__Source material__.
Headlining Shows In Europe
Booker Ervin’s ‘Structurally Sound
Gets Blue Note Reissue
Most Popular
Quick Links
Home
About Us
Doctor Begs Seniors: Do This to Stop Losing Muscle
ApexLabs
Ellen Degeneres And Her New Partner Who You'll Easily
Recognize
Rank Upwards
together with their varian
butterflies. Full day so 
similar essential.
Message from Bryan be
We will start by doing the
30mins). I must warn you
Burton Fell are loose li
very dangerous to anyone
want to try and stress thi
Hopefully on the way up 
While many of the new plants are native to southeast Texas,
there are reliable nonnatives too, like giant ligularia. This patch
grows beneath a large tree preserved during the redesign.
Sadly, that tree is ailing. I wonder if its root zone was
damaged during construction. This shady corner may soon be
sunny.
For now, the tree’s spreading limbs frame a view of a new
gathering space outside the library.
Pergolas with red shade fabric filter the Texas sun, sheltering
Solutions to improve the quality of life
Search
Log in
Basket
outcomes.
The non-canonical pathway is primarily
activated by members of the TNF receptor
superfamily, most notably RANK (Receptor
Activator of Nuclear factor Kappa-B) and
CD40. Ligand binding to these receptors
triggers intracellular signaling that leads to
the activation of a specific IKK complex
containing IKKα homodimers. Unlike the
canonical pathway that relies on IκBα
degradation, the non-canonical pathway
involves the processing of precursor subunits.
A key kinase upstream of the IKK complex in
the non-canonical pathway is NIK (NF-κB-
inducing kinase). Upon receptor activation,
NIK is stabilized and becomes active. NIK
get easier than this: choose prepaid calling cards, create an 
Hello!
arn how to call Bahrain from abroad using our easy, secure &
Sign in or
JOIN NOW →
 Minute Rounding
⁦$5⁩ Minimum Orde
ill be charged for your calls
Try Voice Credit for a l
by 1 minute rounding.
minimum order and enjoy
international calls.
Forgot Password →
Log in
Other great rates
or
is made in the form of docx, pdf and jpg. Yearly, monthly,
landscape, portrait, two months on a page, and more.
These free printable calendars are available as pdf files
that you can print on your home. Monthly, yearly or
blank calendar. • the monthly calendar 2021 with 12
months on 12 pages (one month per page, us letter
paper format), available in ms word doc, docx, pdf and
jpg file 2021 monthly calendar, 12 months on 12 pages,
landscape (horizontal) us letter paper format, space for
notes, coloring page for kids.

__What is required__. Restate, word for word and without additions, every line from the top of the listing above through the line that contains "Sadly, that tree".

__Result below__.
Headlining Shows In Europe
Booker Ervin’s ‘Structurally Sound
Gets Blue Note Reissue
Most Popular
Quick Links
Home
About Us
Doctor Begs Seniors: Do This to Stop Losing Muscle
ApexLabs
Ellen Degeneres And Her New Partner Who You'll Easily
Recognize
Rank Upwards
together with their varian
butterflies. Full day so 
similar essential.
Message from Bryan be
We will start by doing the
30mins). I must warn you
Burton Fell are loose li
very dangerous to anyone
want to try and stress thi
Hopefully on the way up 
While many of the new plants are native to southeast Texas,
there are reliable nonnatives too, like giant ligularia. This patch
grows beneath a large tree preserved during the redesign.
Sadly, that tree is ailing. I wonder if its root zone was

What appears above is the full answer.